*Task to carry out*.
Please quote the rows below, from the line that contains "pose: elev=77.3 azim=230.1 roll=4.9 dist=1.28" through the end of the rows, both ends included, and keep them the same down to the last character.

*Task inputs*.
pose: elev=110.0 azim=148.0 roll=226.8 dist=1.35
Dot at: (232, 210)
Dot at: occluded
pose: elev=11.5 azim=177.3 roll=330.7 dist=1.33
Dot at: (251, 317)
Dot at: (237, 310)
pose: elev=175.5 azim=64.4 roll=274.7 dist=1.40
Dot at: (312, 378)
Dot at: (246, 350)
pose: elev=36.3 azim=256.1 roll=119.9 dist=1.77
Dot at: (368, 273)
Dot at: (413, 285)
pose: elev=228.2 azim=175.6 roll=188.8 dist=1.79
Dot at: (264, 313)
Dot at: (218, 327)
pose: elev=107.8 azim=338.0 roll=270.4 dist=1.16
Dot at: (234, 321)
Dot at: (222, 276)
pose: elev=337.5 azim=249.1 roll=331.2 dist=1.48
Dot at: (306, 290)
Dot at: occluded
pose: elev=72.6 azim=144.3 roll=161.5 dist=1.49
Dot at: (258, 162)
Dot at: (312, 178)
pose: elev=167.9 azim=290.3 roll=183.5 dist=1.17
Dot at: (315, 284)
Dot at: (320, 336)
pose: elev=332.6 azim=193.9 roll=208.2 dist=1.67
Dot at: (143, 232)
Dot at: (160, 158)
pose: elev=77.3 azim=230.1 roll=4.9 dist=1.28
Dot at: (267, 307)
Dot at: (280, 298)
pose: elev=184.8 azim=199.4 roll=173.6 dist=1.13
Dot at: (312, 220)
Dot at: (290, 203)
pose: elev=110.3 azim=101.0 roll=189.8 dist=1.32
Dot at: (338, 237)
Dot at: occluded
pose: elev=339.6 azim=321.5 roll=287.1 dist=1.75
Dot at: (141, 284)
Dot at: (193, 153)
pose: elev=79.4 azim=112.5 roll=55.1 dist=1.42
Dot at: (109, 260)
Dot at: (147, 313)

*Worked solution*.
pose: elev=77.3 azim=230.1 roll=4.9 dist=1.28
Dot at: (267, 307)
Dot at: (280, 298)
pose: elev=184.8 azim=199.4 roll=173.6 dist=1.13
Dot at: (312, 220)
Dot at: (290, 203)
pose: elev=110.3 azim=101.0 roll=189.8 dist=1.32
Dot at: (338, 237)
Dot at: occluded
pose: elev=339.6 azim=321.5 roll=287.1 dist=1.75
Dot at: (141, 284)
Dot at: (193, 153)
pose: elev=79.4 azim=112.5 roll=55.1 dist=1.42
Dot at: (109, 260)
Dot at: (147, 313)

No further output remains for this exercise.